DATA FOR ANALYSIS:
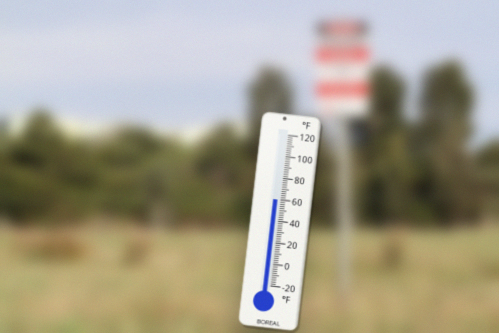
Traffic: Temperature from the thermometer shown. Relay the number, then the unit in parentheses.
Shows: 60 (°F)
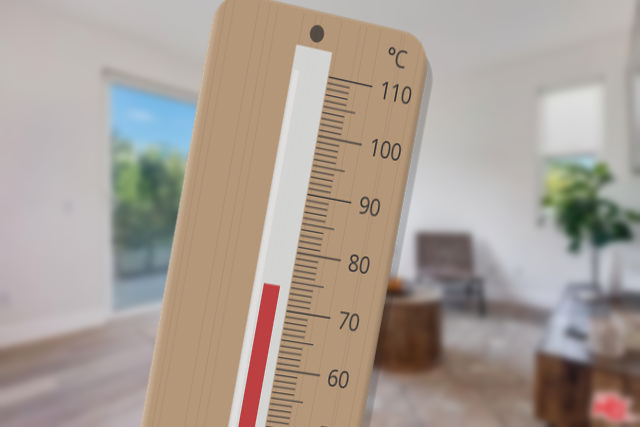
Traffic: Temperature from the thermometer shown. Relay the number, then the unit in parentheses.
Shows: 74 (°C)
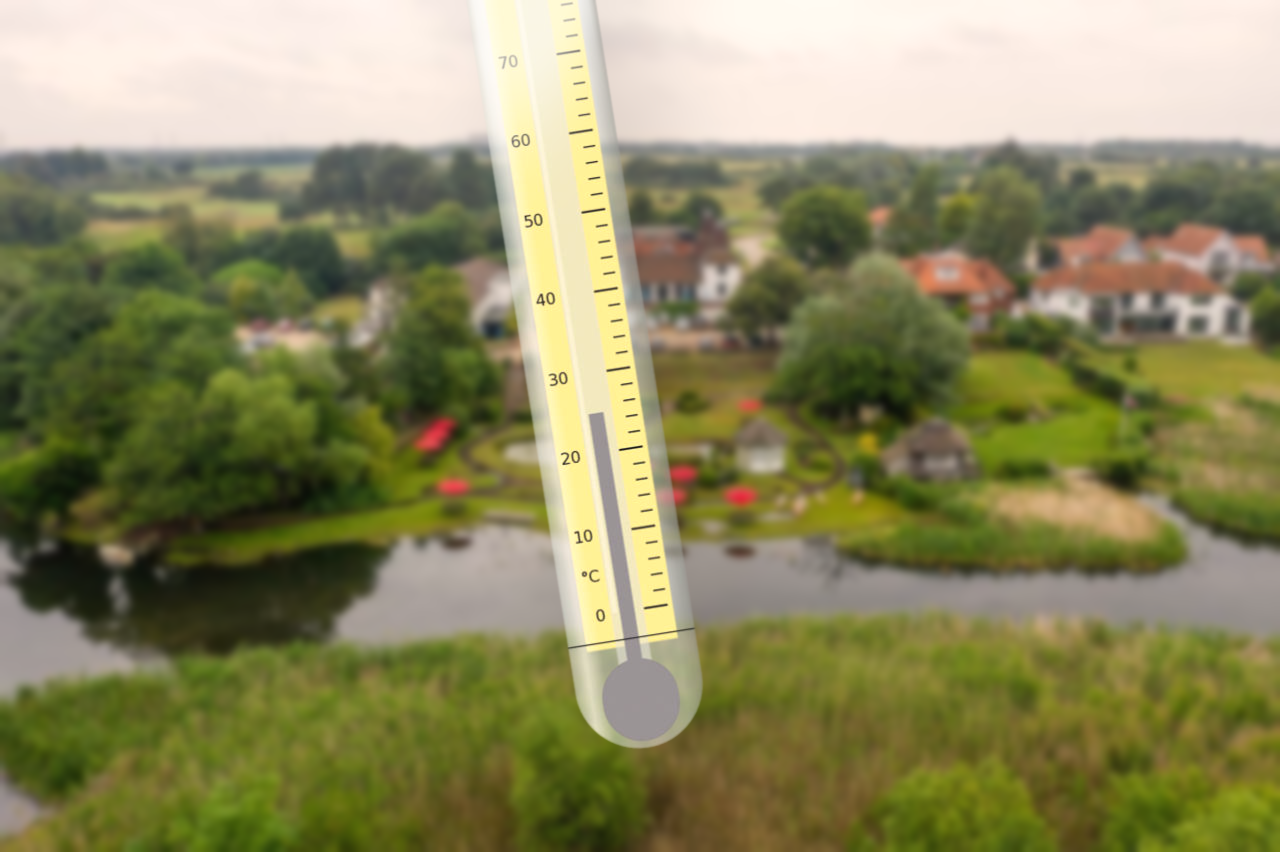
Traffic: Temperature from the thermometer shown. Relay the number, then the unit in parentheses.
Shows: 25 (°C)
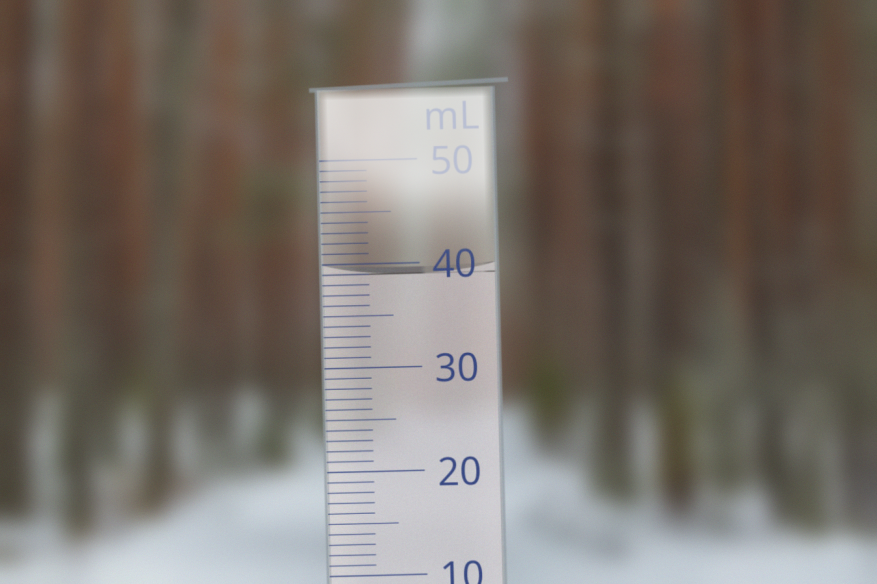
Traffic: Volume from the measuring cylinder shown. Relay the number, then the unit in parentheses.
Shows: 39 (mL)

HOW TO COMPLETE THIS TASK: Can you copy all of the data above word for word, leaving the pictures out of your answer?

ANSWER BOX:
Traffic: Temperature from the thermometer shown. Relay the number, then the unit in parentheses.
Shows: 60 (°F)
Traffic: Temperature from the thermometer shown. Relay the number, then the unit in parentheses.
Shows: 74 (°C)
Traffic: Temperature from the thermometer shown. Relay the number, then the unit in parentheses.
Shows: 25 (°C)
Traffic: Volume from the measuring cylinder shown. Relay the number, then the unit in parentheses.
Shows: 39 (mL)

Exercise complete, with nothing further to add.